Problem details: Reproduce the material word for word, starting at its first line and stopping after the line that contains "publication de l'offre.".

[Dataset excerpts]
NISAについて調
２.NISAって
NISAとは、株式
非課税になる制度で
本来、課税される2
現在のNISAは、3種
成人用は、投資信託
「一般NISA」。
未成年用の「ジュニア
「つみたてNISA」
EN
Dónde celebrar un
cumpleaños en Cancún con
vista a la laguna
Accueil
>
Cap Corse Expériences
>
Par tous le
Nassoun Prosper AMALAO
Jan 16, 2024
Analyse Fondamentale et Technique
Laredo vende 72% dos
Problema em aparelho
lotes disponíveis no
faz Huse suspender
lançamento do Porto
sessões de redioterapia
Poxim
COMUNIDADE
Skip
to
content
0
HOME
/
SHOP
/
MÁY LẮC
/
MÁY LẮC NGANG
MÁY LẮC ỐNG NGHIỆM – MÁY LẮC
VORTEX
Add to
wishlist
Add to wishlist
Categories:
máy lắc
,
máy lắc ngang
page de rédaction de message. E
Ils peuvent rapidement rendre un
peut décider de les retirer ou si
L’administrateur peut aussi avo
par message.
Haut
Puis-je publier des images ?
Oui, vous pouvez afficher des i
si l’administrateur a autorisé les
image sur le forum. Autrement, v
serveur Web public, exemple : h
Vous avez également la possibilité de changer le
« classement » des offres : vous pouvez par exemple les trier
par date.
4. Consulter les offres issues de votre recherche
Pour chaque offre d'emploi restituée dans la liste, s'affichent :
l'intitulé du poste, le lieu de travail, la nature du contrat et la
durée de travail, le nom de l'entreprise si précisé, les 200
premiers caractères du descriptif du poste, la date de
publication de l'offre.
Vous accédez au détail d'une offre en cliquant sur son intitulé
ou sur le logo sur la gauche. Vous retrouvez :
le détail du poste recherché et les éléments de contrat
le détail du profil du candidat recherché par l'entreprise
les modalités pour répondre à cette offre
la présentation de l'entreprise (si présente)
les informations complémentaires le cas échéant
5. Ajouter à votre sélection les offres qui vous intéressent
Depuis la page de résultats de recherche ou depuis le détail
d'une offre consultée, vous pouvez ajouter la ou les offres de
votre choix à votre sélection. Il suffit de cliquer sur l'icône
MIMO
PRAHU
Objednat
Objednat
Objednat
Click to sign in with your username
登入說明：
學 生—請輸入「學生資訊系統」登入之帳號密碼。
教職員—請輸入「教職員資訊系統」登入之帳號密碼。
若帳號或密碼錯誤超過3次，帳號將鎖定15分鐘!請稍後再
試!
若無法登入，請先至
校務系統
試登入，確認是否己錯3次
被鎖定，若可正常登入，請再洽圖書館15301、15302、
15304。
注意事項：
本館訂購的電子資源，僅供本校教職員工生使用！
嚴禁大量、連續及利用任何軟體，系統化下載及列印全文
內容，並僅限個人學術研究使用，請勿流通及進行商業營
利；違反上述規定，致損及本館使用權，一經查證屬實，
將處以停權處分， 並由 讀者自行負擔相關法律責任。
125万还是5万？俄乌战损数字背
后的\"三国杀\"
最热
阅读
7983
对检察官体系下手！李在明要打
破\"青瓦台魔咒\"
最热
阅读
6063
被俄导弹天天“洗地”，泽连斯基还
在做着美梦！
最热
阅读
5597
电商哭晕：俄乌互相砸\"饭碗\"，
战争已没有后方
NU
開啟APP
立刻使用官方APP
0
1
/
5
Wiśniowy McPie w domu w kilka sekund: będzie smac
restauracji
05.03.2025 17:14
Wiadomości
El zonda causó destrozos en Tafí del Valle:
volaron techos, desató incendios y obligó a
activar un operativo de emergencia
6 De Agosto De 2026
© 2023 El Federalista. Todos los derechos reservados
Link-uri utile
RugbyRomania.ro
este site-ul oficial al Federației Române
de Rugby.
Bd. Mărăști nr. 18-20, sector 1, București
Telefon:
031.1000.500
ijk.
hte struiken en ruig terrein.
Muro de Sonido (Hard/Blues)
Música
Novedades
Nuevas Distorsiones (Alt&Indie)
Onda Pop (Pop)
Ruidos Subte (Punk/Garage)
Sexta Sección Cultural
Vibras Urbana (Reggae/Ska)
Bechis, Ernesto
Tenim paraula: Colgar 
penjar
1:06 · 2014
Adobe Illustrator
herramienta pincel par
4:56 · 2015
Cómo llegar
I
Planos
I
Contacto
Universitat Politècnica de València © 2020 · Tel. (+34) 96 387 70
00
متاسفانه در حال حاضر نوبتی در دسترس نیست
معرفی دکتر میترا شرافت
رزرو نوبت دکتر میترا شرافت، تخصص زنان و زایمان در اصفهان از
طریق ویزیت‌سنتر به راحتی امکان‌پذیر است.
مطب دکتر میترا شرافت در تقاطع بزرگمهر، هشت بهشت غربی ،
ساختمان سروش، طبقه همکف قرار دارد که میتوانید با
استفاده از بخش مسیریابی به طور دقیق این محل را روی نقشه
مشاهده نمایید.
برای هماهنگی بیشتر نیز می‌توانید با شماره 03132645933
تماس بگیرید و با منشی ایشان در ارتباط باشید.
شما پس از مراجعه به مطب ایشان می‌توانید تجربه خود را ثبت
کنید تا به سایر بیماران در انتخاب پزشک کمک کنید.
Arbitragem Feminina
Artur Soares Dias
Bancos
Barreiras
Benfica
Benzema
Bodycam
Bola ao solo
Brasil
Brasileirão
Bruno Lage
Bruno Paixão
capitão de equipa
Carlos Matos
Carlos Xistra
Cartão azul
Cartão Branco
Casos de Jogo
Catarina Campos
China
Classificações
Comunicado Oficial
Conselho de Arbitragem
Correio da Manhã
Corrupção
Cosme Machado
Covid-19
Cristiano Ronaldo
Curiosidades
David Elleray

Reply:
NISAについて調
２.NISAって
NISAとは、株式
非課税になる制度で
本来、課税される2
現在のNISAは、3種
成人用は、投資信託
「一般NISA」。
未成年用の「ジュニア
「つみたてNISA」
EN
Dónde celebrar un
cumpleaños en Cancún con
vista a la laguna
Accueil
>
Cap Corse Expériences
>
Par tous le
Nassoun Prosper AMALAO
Jan 16, 2024
Analyse Fondamentale et Technique
Laredo vende 72% dos
Problema em aparelho
lotes disponíveis no
faz Huse suspender
lançamento do Porto
sessões de redioterapia
Poxim
COMUNIDADE
Skip
to
content
0
HOME
/
SHOP
/
MÁY LẮC
/
MÁY LẮC NGANG
MÁY LẮC ỐNG NGHIỆM – MÁY LẮC
VORTEX
Add to
wishlist
Add to wishlist
Categories:
máy lắc
,
máy lắc ngang
page de rédaction de message. E
Ils peuvent rapidement rendre un
peut décider de les retirer ou si
L’administrateur peut aussi avo
par message.
Haut
Puis-je publier des images ?
Oui, vous pouvez afficher des i
si l’administrateur a autorisé les
image sur le forum. Autrement, v
serveur Web public, exemple : h
Vous avez également la possibilité de changer le
« classement » des offres : vous pouvez par exemple les trier
par date.
4. Consulter les offres issues de votre recherche
Pour chaque offre d'emploi restituée dans la liste, s'affichent :
l'intitulé du poste, le lieu de travail, la nature du contrat et la
durée de travail, le nom de l'entreprise si précisé, les 200
premiers caractères du descriptif du poste, la date de
publication de l'offre.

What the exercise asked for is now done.